The report, “Overlooked in the Undercounted: The Role of Mental Illness in Fatal Law Enforcement Encounters,” urges lawmakers to reduce loss of life and the many economic and social costs associated with police shootings by enacting public policies that will:

  • Restore the mental health system so that individuals with severe mental illness are not left to deteriorate until their actions provoke a police response.

  • Fund reliable federal tracking and reporting of all incidents involving the use of deadly force by law enforcement, whether lethal or not; and

  • Assure that the role of mental illness in fatal police shootings is identified and reported in government data collection.
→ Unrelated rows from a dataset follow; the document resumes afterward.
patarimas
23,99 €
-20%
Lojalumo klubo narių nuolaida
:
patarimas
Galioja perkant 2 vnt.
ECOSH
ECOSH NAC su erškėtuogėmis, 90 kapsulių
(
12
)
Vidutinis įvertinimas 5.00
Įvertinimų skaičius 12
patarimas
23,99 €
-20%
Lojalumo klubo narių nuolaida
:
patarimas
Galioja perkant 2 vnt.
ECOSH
Snook said the goal is to prevent those experiencing incidents from being arrested, and to help people get needed help, including support for caregivers. https://www.treatmentadvocacycenter.org/


Since 2016, SummitStone Health Partners, a Colorado-based mental health care and treatment operation, has worked with the Larimer County Sheriff’s Office, the Loveland Police Department, and the Estes Park Police Department to provide services during mental health crises.


Cassie Damato, Acute Services Director for SummitStone, said they provide two levels of services with Larimer law enforcement agencies. In 2019, the Larimer County Sheriff’s Office and SummitStone partnered to form a Primary Response Mode, in which licensed mental health clinicians are paired with patrol deputies to respond directly to calls for service in the field. This is defined as a Mobile Crisis Response and is available day and night, every day of the year. They can provide hospital transport, and this helps cut down on emergency services costs for the county.


SummitStone clinicians typically respond to stabilized domestic violence cases and suicide threats, as well as illegal drug cases. Once a situation is soothed, their role is to mitigate trauma, develop support, and refer victims, family, and caregivers to additional resources. While the goal is to avoid arrest and jail, sometimes patients are transported by the clinicians to an in-patient setting.


Damato described the pairing of clinicians with law enforcement as a “really unique program” in which clinicians are dispatched either with law enforcement or after law enforcement has stabilized the scene. She said that every emergency call involving a crisis, which comes through Larimer Count dispatch is identified as a primary or secondary response.



“At present, we have two trained clinicians imbedded within the Loveland Police Department,” Damato explained. “As of now, until there is more funding, these clinicians provide services between 8 to 5 pm, weekdays, but additional funding and grant sources will bring in more money to expand these services.” Estes Park police has one clinician imbedded, and he provides services on a part-time basis.


Even if Alex Domina had experienced his mental health crisis during weekday business hours, Damato said the clinicians would not have been permitted onto the scene until it was secured and safe for civilian entry.

Judy and Dale question Officer Luzon’s decision to enter the backyard that fateful evening. They wonder if Alex would still be alive if he had remained behind the gate while he attempted to de-escalate the situation.


“I wish sometimes I’d never made that call, but what if he’d bled out after kicking through the glass door? How would I have felt if he’d done that, and died here?” Judy Domina


In concluding the report of the CIRT findings, DA McLaughlin stated:


“It is my sincere hope that this tragedy will spark deep thought and reflection from the Loveland Police Department and Loveland city leaders regarding how best to reform their current practices to better address calls for behavioral health crises, provide alternative means of emergency response, and strive to meet modern community expectations to reduce future harm and build trust with our fellow citizens.”